═════ Page text ═════

A Tribute to the Dead, A Reminder to the Living

You could think of World War I as the last of 1,200 years of conflicts between the rival royal houses of Europe. Or you could think of it as the first war of the American era of world history. But if you’re like most of us, you usually don’t think of it at all.

The “war to end all wars” saw its memory overwritten by the carnage that began two decades later and would surpass the horrors of 1914-1918. World War II more than tripled the 15 million or so lives lost in the first conflict. But there’s another reason World War I so easily slipped from our collective memory. The animating idea behind America’s entry into the war and that guided – or misguided – our efforts to secure a lasting peace have fallen far out of favor.

Woodrow Wilson, the first Democratic president of the 20th century, pushed America into the war to fulfill the vision of the first Democratic president of them all, Thomas Jefferson. Like his fellow Virginian, Wilson dreamed of America using its might to, as he put it, be “champions of the rights of mankind.” This tenet of Democratic doctrine was strengthened by the success of World War II, but destroyed by the Vietnam War. What Jefferson dreamed and Wilson implemented, Lyndon Johnson would discredit.

Many Republicans opposed Wilson’s efforts to enter the war and successfully scuttled the League of Nations, his intended instrument for bringing his progressive vision to the world. When Dwight Eisenhower and Richard Nixon each ran on the promise of ending wars begun by their Democratic predecessors, they were returning to their party’s roots. Both Presidents Bush tried Wilson’s approach in the Middle East, but their party soon rejected it. By the 2017 centennial of America’s entry in World War I, both major parties were staunchly opposed to the idea that Americans should fight so the world could be “made safe for democracy.”

═════ Supplied material ═════

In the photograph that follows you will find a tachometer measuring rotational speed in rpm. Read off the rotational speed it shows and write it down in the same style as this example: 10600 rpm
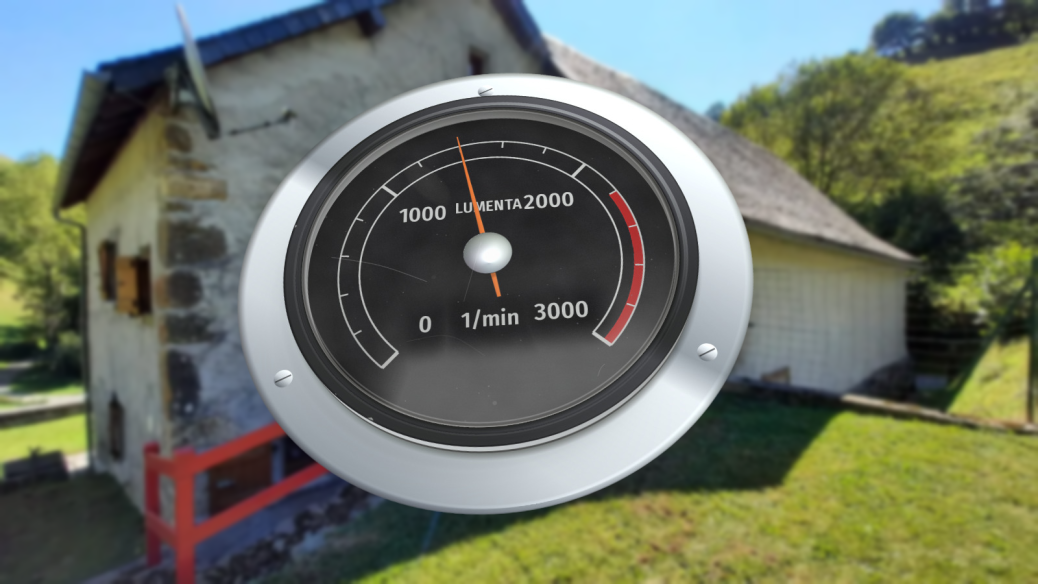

═════

» Task:
Can you update the World War I text starting at "A Tribute to" and ending at "out of favor.", with "slaughter" in place of "carnage"?

» Output below:
A Tribute to the Dead, A Reminder to the Living

You could think of World War I as the last of 1,200 years of conflicts between the rival royal houses of Europe. Or you could think of it as the first war of the American era of world history. But if you’re like most of us, you usually don’t think of it at all.

The “war to end all wars” saw its memory overwritten by the slaughter that began two decades later and would surpass the horrors of 1914-1918. World War II more than tripled the 15 million or so lives lost in the first conflict. But there’s another reason World War I so easily slipped from our collective memory. The animating idea behind America’s entry into the war and that guided – or misguided – our efforts to secure a lasting peace have fallen far out of favor.